The court has found there is no evidence of a threat, and has ruled in favour of the League of Human Rights, which argued the ban contravened civil liberties.
It said Villeneuve-Loubet's ban had "seriously infringed, in a manner that was clearly illegal, fundamental liberties such as the freedom to come and go, religious freedom and individual freedom".
However, Socialist French prime minister Manuel Valls said the debate was not over, calling the outfit a symbol of a "backwards, deadly Islamism".
He said that France needed a modern, secular Islam and wearing a burkini clashed with that idea.
"The Council of State ruling does not close the debate on the burkini," Valls said on Facebook.
"Denouncing the burkini is not calling into question individual freedom ... It is denouncing deadly, backwards Islamism."
The ruling from the Council, which both advises the executive branch and acts as supreme court for administrative justice, in effect overturns similar bans in about 30 other French towns.
It is an interim decision while the court takes more time to prepare a judgment on the underlying legality of the case.
Many conservatives and right-wing French supported the burkini ban, with some calling for it to be extended nationwide, while civil liberties campaigners, feminists and Muslims opposed it.
The debate was fuelled by footage of police trying to enforce the ban on a woman on a beach in Nice.
The issue has filtered into early campaigning for the presidential election in April 2017, making French cultural identity as well as security a hot issue in political debates.

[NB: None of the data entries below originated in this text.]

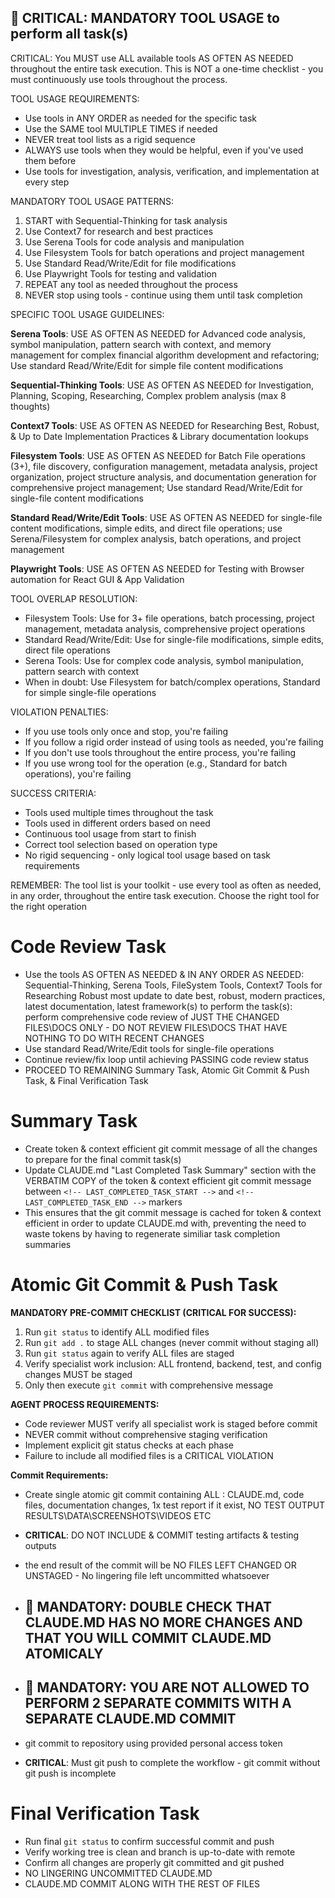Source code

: ## 🔴 CRITICAL: MANDATORY TOOL USAGE to perform all task(s)

CRITICAL: You MUST use ALL available tools AS OFTEN AS NEEDED throughout the entire task execution. This is NOT a one-time checklist - you must continuously use tools throughout the process.

TOOL USAGE REQUIREMENTS:

- Use tools in ANY ORDER as needed for the specific task
- Use the SAME tool MULTIPLE TIMES if needed
- NEVER treat tool lists as a rigid sequence
- ALWAYS use tools when they would be helpful, even if you've used them before
- Use tools for investigation, analysis, verification, and implementation at every step

MANDATORY TOOL USAGE PATTERNS:

1. START with Sequential-Thinking for task analysis
2. Use Context7 for research and best practices
3. Use Serena Tools for code analysis and manipulation
4. Use Filesystem Tools for batch operations and project management
5. Use Standard Read/Write/Edit for file modifications
6. Use Playwright Tools for testing and validation
7. REPEAT any tool as needed throughout the process
8. NEVER stop using tools - continue using them until task completion

SPECIFIC TOOL USAGE GUIDELINES:

**Serena Tools**: USE AS OFTEN AS NEEDED for Advanced code analysis, symbol manipulation, pattern search with context, and memory management for complex financial algorithm development and refactoring; Use standard Read/Write/Edit for simple file content modifications

**Sequential-Thinking Tools**: USE AS OFTEN AS NEEDED for Investigation, Planning, Scoping, Researching, Complex problem analysis (max 8 thoughts)

**Context7 Tools**: USE AS OFTEN AS NEEDED for Researching Best, Robust, & Up to Date Implementation Practices & Library documentation lookups

**Filesystem Tools**: USE AS OFTEN AS NEEDED for Batch File operations (3+), file discovery, configuration management, metadata analysis, project organization, project structure analysis, and documentation generation for comprehensive project management; Use standard Read/Write/Edit for single-file content modifications

**Standard Read/Write/Edit Tools**: USE AS OFTEN AS NEEDED for single-file content modifications, simple edits, and direct file operations; use Serena/Filesystem for complex analysis, batch operations, and project management

**Playwright Tools**: USE AS OFTEN AS NEEDED for Testing with Browser automation for React GUI & App Validation

TOOL OVERLAP RESOLUTION:

- Filesystem Tools: Use for 3+ file operations, batch processing, project management, metadata analysis, comprehensive project operations
- Standard Read/Write/Edit: Use for single-file modifications, simple edits, direct file operations
- Serena Tools: Use for complex code analysis, symbol manipulation, pattern search with context
- When in doubt: Use Filesystem for batch/complex operations, Standard for simple single-file operations

VIOLATION PENALTIES:

- If you use tools only once and stop, you're failing
- If you follow a rigid order instead of using tools as needed, you're failing
- If you don't use tools throughout the entire process, you're failing
- If you use wrong tool for the operation (e.g., Standard for batch operations), you're failing

SUCCESS CRITERIA:

- Tools used multiple times throughout the task
- Tools used in different orders based on need
- Continuous tool usage from start to finish
- Correct tool selection based on operation type
- No rigid sequencing - only logical tool usage based on task requirements

REMEMBER: The tool list is your toolkit - use every tool as often as needed, in any order, throughout the entire task execution. Choose the right tool for the right operation

# Code Review Task

- Use the tools AS OFTEN AS NEEDED & IN ANY ORDER AS NEEDED: Sequential-Thinking, Serena Tools, FileSystem Tools, Context7 Tools for Researching Robust most update to date best, robust, modern practices, latest documentation, latest framework(s) to perform the task(s): perform comprehensive code review of JUST THE CHANGED FILES\DOCS ONLY - DO NOT REVIEW FILES\DOCS THAT HAVE NOTHING TO DO WITH RECENT CHANGES
- Use standard Read/Write/Edit tools for single-file operations
- Continue review/fix loop until achieving PASSING code review status
- PROCEED TO REMAINING Summary Task, Atomic Git Commit & Push Task, & Final Verification Task

# Summary Task

- Create token & context efficient git commit message of all the changes to prepare for the final commit task(s)
- Update CLAUDE.md "Last Completed Task Summary" section with the VERBATIM COPY of the token & context efficient git commit message between `<!-- LAST_COMPLETED_TASK_START -->` and `<!-- LAST_COMPLETED_TASK_END -->` markers
- This ensures that the git commit message is cached for token & context efficient in order to update CLAUDE.md with, preventing the need to waste tokens by having to regenerate similiar task completion summaries

# Atomic Git Commit & Push Task

**MANDATORY PRE-COMMIT CHECKLIST (CRITICAL FOR SUCCESS):**

1. Run `git status` to identify ALL modified files
2. Run `git add .` to stage ALL changes (never commit without staging all)
3. Run `git status` again to verify ALL files are staged
4. Verify specialist work inclusion: ALL frontend, backend, test, and config changes MUST be staged
5. Only then execute `git commit` with comprehensive message

**AGENT PROCESS REQUIREMENTS:**

- Code reviewer MUST verify all specialist work is staged before commit
- NEVER commit without comprehensive staging verification
- Implement explicit git status checks at each phase
- Failure to include all modified files is a CRITICAL VIOLATION

**Commit Requirements:**

- Create single atomic git commit containing ALL : CLAUDE.md, code files, documentation changes, 1x test report if it exist, NO TEST OUTPUT RESULTS\DATA\SCREENSHOTS\VIDEOS ETC
- **CRITICAL**: DO NOT INCLUDE & COMMIT testing artifacts & testing outputs
- the end result of the commit will be NO FILES LEFT CHANGED OR UNSTAGED - No lingering file left uncommitted whatsoever

- ## 🚨 MANDATORY: DOUBLE CHECK THAT CLAUDE.MD HAS NO MORE CHANGES AND THAT YOU WILL COMMIT CLAUDE.MD ATOMICALY

- ## 🚨 MANDATORY: YOU ARE NOT ALLOWED TO PERFORM 2 SEPARATE COMMITS WITH A SEPARATE CLAUDE.MD COMMIT

- git commit to repository using provided personal access token
- **CRITICAL**: Must git push to complete the workflow - git commit without git push is incomplete

# Final Verification Task

- Run final `git status` to confirm successful commit and push
- Verify working tree is clean and branch is up-to-date with remote
- Confirm all changes are properly git committed and git pushed
- NO LINGERING UNCOMMITTED CLAUDE.MD
- CLAUDE.MD COMMIT ALONG WITH THE REST OF FILES
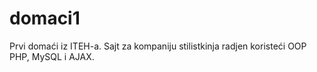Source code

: # domaci1
Prvi domaći iz ITEH-a. Sajt za kompaniju stilistkinja radjen koristeći OOP PHP, MySQL i AJAX.
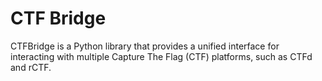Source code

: # CTF Bridge

CTFBridge is a Python library that provides a unified interface for interacting with multiple Capture The Flag (CTF) platforms, such as CTFd and rCTF.




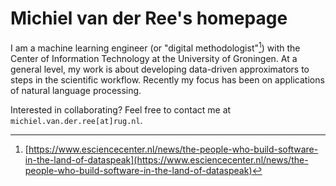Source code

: # Michiel van der Ree's homepage
I am a machine learning engineer (or "digital methodologist"[^1]) with the Center of Information Technology at the University of Groningen. At a general level, my work is about developing data-driven approximators to steps in the scientific workflow. Recently my focus has been on applications of natural language processing.

Interested in collaborating? Feel free to contact me at `michiel.van.der.ree[at]rug.nl`.

[^1]: [https://www.esciencecenter.nl/news/the-people-who-build-software-in-the-land-of-dataspeak](https://www.esciencecenter.nl/news/the-people-who-build-software-in-the-land-of-dataspeak)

Former President Nicolas Sarkozy on Thursday launched his comeback bid on a hardline law and order platform.
A spokesman for the ruling Socialist Party and the rector of the Great Mosque of Paris, Dalil Boubakeur welcomed the court ruling and said he hoped it would calm things down.
Villeneuve-Loubet mayor Lionnel Luca, of Sarkozy's Les Republicains party, said the ruling would heighten tensions.
"We need to decide if we want a smiley, friendly version of sharia on our beaches or if we want the rules of the (French) republic to be implemented," he said, referring to the Islamic legal and moral code of sharia.